А главный редактор все еще не вернулся из своего похода за кофе.
— Я всегда ощущал, что мне повезло, Ира. Всю свою жизнь я стоял на солнечной стороне, — слышала она голос Яна, в котором звучало тихое сожаление. — У меня было все, чего только можно пожелать: престижная работа, деньги и удивительно красивая женщина. И вдруг однажды словно гром разразился среди ясного неба: у меня было отнято все, одно за другим. Мою невесту похищают, я начинаю проводить расследование, и в этот момент моя жизнь превращается в груду не имеющих цены черепков.
— Минутку! Почему вы считаете, что Леони кто-то похитил? — спросила Ира.
— Не кто-то. Государство.
— Но это звучит несколько…
— Неправдоподобно? Знаю. Но только государство может сделать то, что сделали со мной.
— И что с вами сделали?
— Встречный вопрос: чем живет человек, если не считать любви? Что нужно, чтобы существовать? Чтобы дышать? Чтобы утром откинуть теплое одеяло и выйти в холодный мир?
«Мои дети», — пронеслось в голове у Иры. Но любовь он исключил.

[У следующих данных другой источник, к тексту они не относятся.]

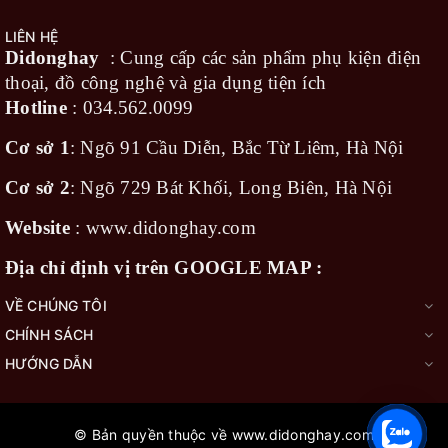
LIÊN HỆ
Didonghay
: Cung cấp các sản phẩm phụ kiện điện
thoại, đồ công nghệ và gia dụng tiện ích
Hotline
:
034.562.0099
Cơ sở 1
: Ngõ 91 Cầu Diễn, Bắc Từ Liêm, Hà Nội
Cơ sở 2
: Ngõ 729 Bát Khối, Long Biên, Hà Nội
Website
:
www.didonghay.com
Địa chỉ định vị trên GOOGLE MAP :
VỀ CHÚNG TÔI
CHÍNH SÁCH
HƯỚNG DẪN
© Bản quyền thuộc về
www.didonghay.com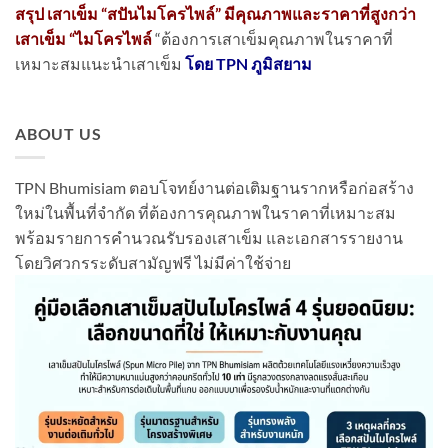
สรุป เสาเข็ม “สปันไมโครไพล์” มีคุณภาพและราคาที่สูงกว่า
เสาเข็ม “ไมโครไพล์
“ต้องการเสาเข็มคุณภาพในราคาที่
เหมาะสมแนะนำเสาเข็ม
โดย TPN ภูมิสยาม
ABOUT US
TPN Bhumisiam ตอบโจทย์งานต่อเติมฐานรากหรือก่อสร้าง
ใหม่ในพื้นที่จำกัด ที่ต้องการคุณภาพในราคาที่เหมาะสม
พร้อมรายการคำนวณรับรองเสาเข็ม และเอกสารรายงาน
โดยวิศวกรระดับสามัญฟรี ไม่มีค่าใช้จ่าย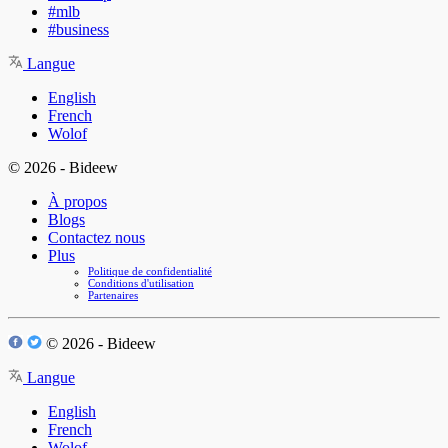
#mlb
#business
Langue
English
French
Wolof
© 2026 - Bideew
À propos
Blogs
Contactez nous
Plus
Politique de confidentialité
Conditions d'utilisation
Partenaires
© 2026 - Bideew
Langue
English
French
Wolof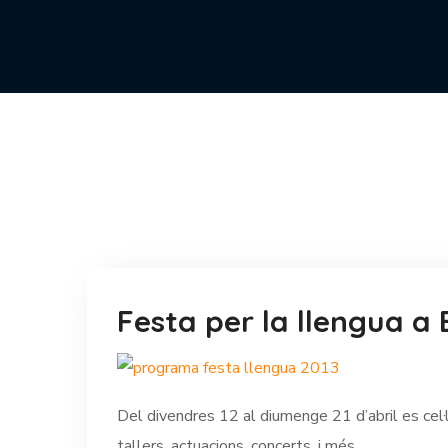
Festa per la llengua a 
Del divendres 12 al diumenge 21 d’abril es cel·l
tallers, actuacions, concerts, i més.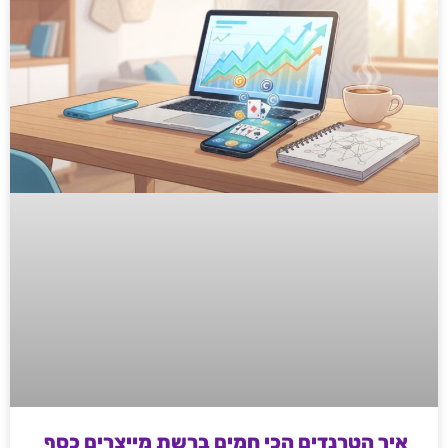
איך הטרנדים הכי חמים ברשת מייצרים כסף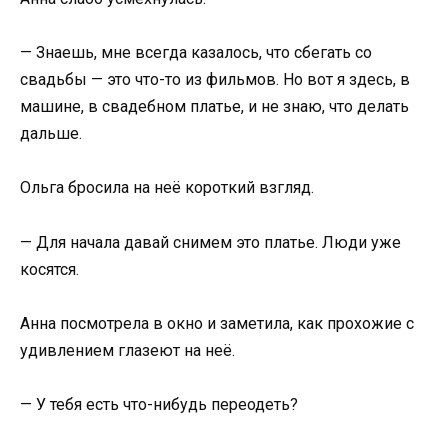
— Знаешь, мне всегда казалось, что сбегать со
свадьбы — это что-то из фильмов. Но вот я здесь, в
машине, в свадебном платье, и не знаю, что делать
дальше.
Ольга бросила на неё короткий взгляд.
— Для начала давай снимем это платье. Люди уже
косятся.
Анна посмотрела в окно и заметила, как прохожие с
удивлением глазеют на неё.
— У тебя есть что-нибудь переодеть?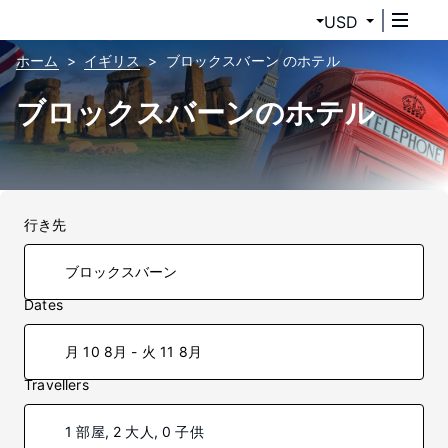
USD
ホーム
イギリス
ブロックスバーン のホテル
ブロックスバーンのホテル
行き先
Dates
月 10 8月 - 火 11 8月
Travellers
1 部屋, 2 大人, 0 子供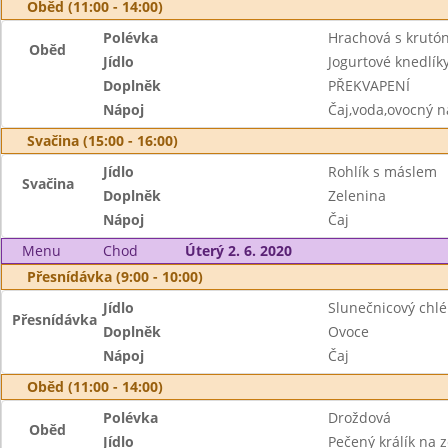
Oběd (11:00 - 14:00)
Polévka
Hrachová s krutó
Oběd
Jídlo
Jogurtové knedlík
Doplněk
PŘEKVAPENÍ
Nápoj
Čaj,voda,ovocný n
Svačina (15:00 - 16:00)
Jídlo
Rohlík s máslem
Svačina
Doplněk
Zelenina
Nápoj
Čaj
Menu
Chod
Úterý 2. 6. 2020
Přesnídávka (9:00 - 10:00)
Jídlo
Slunečnicový chlé
Přesnídávka
Doplněk
Ovoce
Nápoj
Čaj
Oběd (11:00 - 14:00)
Polévka
Droždová
Oběd
Jídlo
Pečený králík na 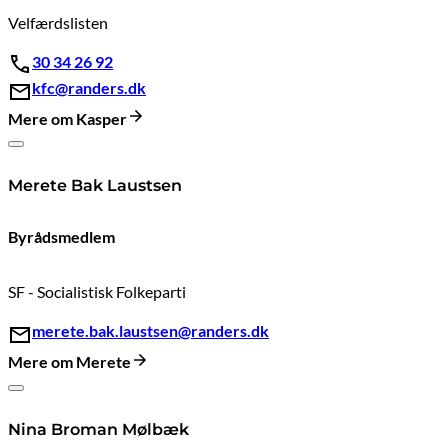
Velfærdslisten
30 34 26 92
kfc@randers.dk
Mere om Kasper
Merete Bak Laustsen
Byrådsmedlem
SF - Socialistisk Folkeparti
merete.bak.laustsen@randers.dk
Mere om Merete
Nina Broman Mølbæk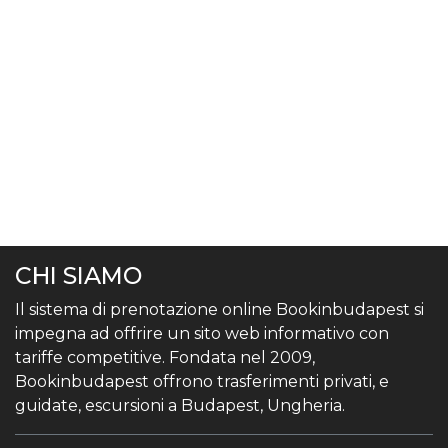
CHI SIAMO
Il sistema di prenotazione online Bookinbudapest si
impegna ad offrire un sito web informativo con
tariffe competitive. Fondata nel 2009,
Bookinbudapest offrono trasferimenti privati, e
guidate, escursioni a Budapest, Ungheria.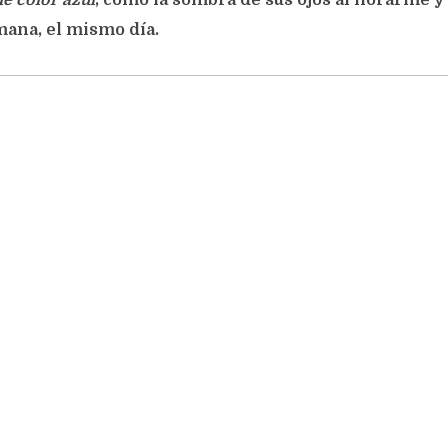
e color azul
, como la sombra de sus ojos al llorarme y 
mana, el mismo día.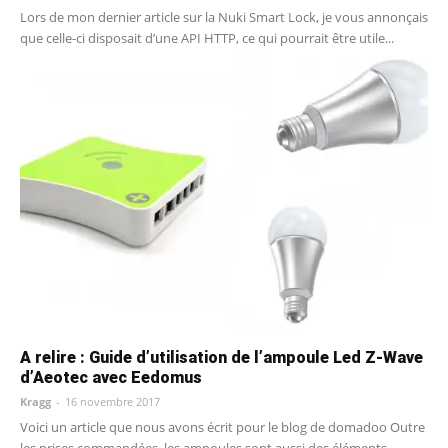
Lors de mon dernier article sur la Nuki Smart Lock, je vous annonçais
que celle-ci disposait d’une API HTTP, ce qui pourrait être utile...
A relire : Guide d’utilisation de l’ampoule Led Z-Wave
d’Aeotec avec Eedomus
Kragg
-
16 novembre 2017
Voici un article que nous avons écrit pour le blog de domadoo Outre
les prises commandées, les ampoules sont aussi des éléments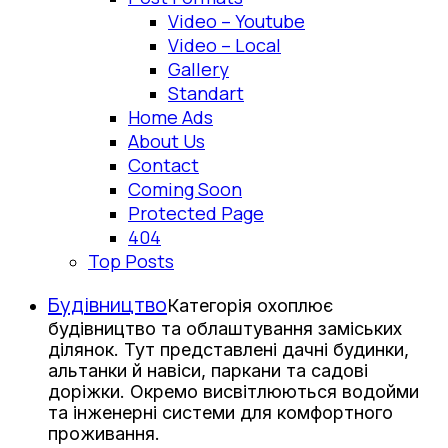
Video – Youtube
Video – Local
Gallery
Standart
Home Ads
About Us
Contact
Coming Soon
Protected Page
404
Top Posts
Будівництво
Категорія охоплює
будівництво та облаштування заміських
ділянок. Тут представлені дачні будинки,
альтанки й навіси, паркани та садові
доріжки. Окремо висвітлюються водойми
та інженерні системи для комфортного
проживання.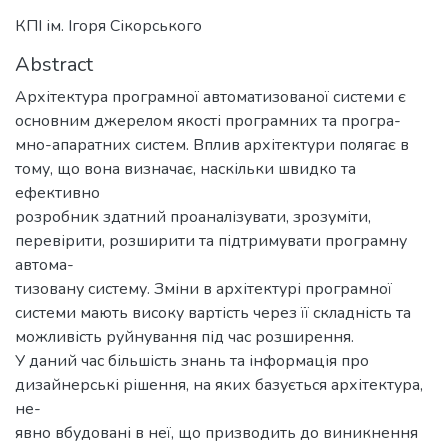
КПІ ім. Ігоря Сікорського
Abstract
Архітектура програмної автоматизованої системи є
основним джерелом якості програмних та програ-
мно-апаратних систем. Вплив архітектури полягає в
тому, що вона визначає, наскільки швидко та
ефективно
розробник здатний проаналізувати, зрозуміти,
перевірити, розширити та підтримувати програмну
автома-
тизовану систему. Зміни в архітектурі програмної
системи мають високу вартість через її складність та
можливість руйнування під час розширення.
У даний час більшість знань та інформація про
дизайнерські рішення, на яких базується архітектура,
не-
явно вбудовані в неї, що призводить до виникнення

— Я вот что имею в виду: от чего вы действительно не можете отказаться? Что нельзя у вас отнять, поскольку иначе вы станете только собственной тенью?
—
В тот же самый момент, как она это произнесла, она уже пожалела, что не может взять эти слова обратно. На самом деле ей было непонятно, зачем она это вообще сказала. Раньше, в другой жизни, она очень много занималась музыкой. Играла на ударных. В течение долгих лет она брала уроки и еще дольше поддерживала своим присутствием многочисленные джазовые ансамбли. Было мучительно сознавать, что она забыла, насколько прекрасным было то время, когда она еще участвовала в выступлениях в третьеразрядных берлинских пивных. И то, что вспомнилось это лишь теперь, когда ее спросил об этом террорист и убийца.
— Музыка — это хороший ответ, — сказал Ян. — Для большинства это секс. Для некоторых — спорт. А для меня — работа. Я был психологом. И очень хорошим. Вел собственную практику и мог не беспокоиться о деньгах. Но это несущественно. Вы сознаете разницу между работой и профессией? Для меня моя практика была не работой, а профессией, поскольку для меня это слово означает «призвание». Без своей работы я не могу существовать. И они отняли ее у меня.
— Кто это «они»? И как они это сделали?
— Ну, когда я начал задавать первые вопросы, все еще было вполне дружелюбно. Человек из районного управления показал мне свидетельство о смерти. В полиции мне дали фотокопию аутопсии. Однако, когда я пожелал увидеть труп Леони, они отказали, сказав, что это невозможно. Тогда я хотел ознакомиться с материалами расследования, которое велось по предполагаемому несчастному случаю. Как-никак машина-то взорвалась.
— Взорвалась? — Ира вспомнила фотографии из газет, которые ей показывал Гетц.
— Да. Необычно уже то, что отвалились два колеса разом. Но ведь это дает сперва импульс для короткого замыкания генератора. Возгорание кабеля, обусловленное установкой неправильной запчасти, которую, предположительно, установил я сам. Я! Это при том, что для меня измерить уровень масла уже является проблемой. Никогда бы я добровольно не полез отвинчивать генератор. Но это же практично, не так ли?
— Что вы имеете в виду?
— Ну как же! Поставщик умывает руки, поскольку это не его вина. И мне некого винить, поскольку страховка мастерской возмещает весь ущерб. Но вышло еще круче.
Ира, слушая, сделала пометку для памяти на желтом листочке и наклеила его на папку с актом вскрытия.
«Где материалы расследования?»
— Я хотел видеть машину. Она, разумеется, уже была сдана в лом. Можете себе это представить? Цистерна взлетела на воздух, моя невеста сгорела, но нет расследования убийства по неосторожности. Вместо этого на моем счету появляется сто двадцать пять тысяч евро страховки. И еще сто тысяч евро от поставщика. Ни судебного расследования, ни решения суда. Хотя официально считается, что виноват я.